2013-2014: Onion Days by Flannery Cunningham
Flannery Cunningham, a recent Mitchell Scholar, celebrates the dignity of working women from both sides of the Atlantic in her composition Onion Days. The text combines a Carl Sandburg poem with a Scottish waulking tune (waulking is the act of tossing and beating newly woven cloth, to strengthen it).
2012-2013: KASSIA'S HYMN, KAY RHIE
This year's commissioned piece is Kay Rhie's modern arrangement of Kassia's Hymn, a piece traditionally sung during Catholic services in the last week of Lent.
2011-2012: Voices of the Hills by Sally Lamb McCune
This piece, Voices of the Hills, is a set of four Appalachian folk songs arranged in a more contemporary style by composer Sally Lamb McCune.
2010-2011: To Music by David Conte
This year, the Chorus commissioned a special piece in honor of Chorus alumna Heather Walters, '81, who passed away on August 27, 2009. Entitled To Music, the piece was composed by Cornell alumnus David Conte with text by Henry Van Dyke.
2009-2010: A Book of Spells by Libby Larsen
This piece is a set of five movements--spells--in the spirit of Halloween, the day the work was premiered. The text is by Z.E. Budapest. Larsen is a Grammy award winning composer and co-founder of the Minnesota Composers Forum, now the American Composer's Forum.
2008-2009: Chant for Great Compassion by Abbie Betinis
The text for Chant for Great Compassion, both English and Chinese transliteration, comes from Qiu Jin, Wang Erbei, and the traditional 'Great Compassion Mantra.' Betinis is a "most audacious... edgy and thrilling" young female composer known for setting texts of various cultures and time periods.
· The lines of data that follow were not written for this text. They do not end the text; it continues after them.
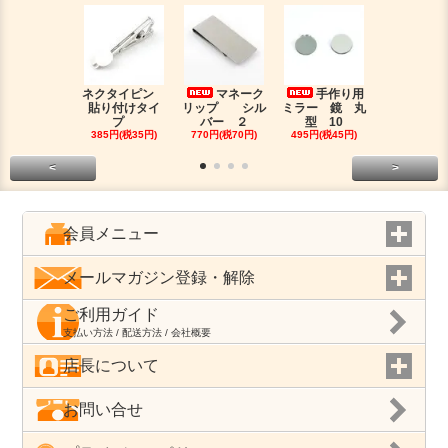
ネクタイピン
マネーク
手作り用
目盛
貼り付けタイ
リップ シル
ミラー 鏡 丸
マスキング
プ
バー ２
型 10
プ
385円(税35円)
770円(税70円)
495円(税45円)
180円(税16
<
>
会員メニュー
メールマガジン登録・解除
ご利用ガイド
支払い方法 / 配送方法 / 会社概要
店長について
お問い合せ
2007-2008: Juggler of Day by Augusta Read Thomas
The text for Juggler of Day comes from two Emily Dickinson poems. Augusta Read Thomas is a well known composer and teacher of music. She was the Mead Composer-in-Residence with the Chicago Symphony Orchestra from 1997 to 2006, and one of the two finalists for the Pulitzer Prize in Music in 2007.
2006-2007: Song of Perfect Propriety by Carol Barnett
The text for Song of Perfect Propriety comes from a poem by Dorothy Parker. Carol Barnett's music has been called audacious and engaging. Her varied catalog includes works for solo voice, piano, chorus, diverse chamber ensembles, orchestra, and wind ensemble.
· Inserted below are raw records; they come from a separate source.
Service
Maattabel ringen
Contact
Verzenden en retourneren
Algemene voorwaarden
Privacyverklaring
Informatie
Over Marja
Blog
2005-2006: A Voice by Edie Hill
The text for A Voice comes from a poem by May Sarton. Edie Hill is a nationally acclaimed composer whose vocal and instrumental works are frequently performed both internationally and throughout the U.S.
2004-2005: The Sadness of the Sea by Sally Lamb McCune
The Sadness of the Sea is a three movement piece with 2007 text derived from the works of Lydia Huntley Sigourney, Emily Dickinson, Henry Wadsworth Longfellow, and the traditional children's tune "Row, Row, Row Your Boat"
2003-2004: Why I Pity the Woman Who Never Spills by Elizabeth Alexander
Why I Pity the Woman Who Never Spills is "a gutsy, sensual blues setting of Joan Wolf Prefontaine's poem in praise of messy women."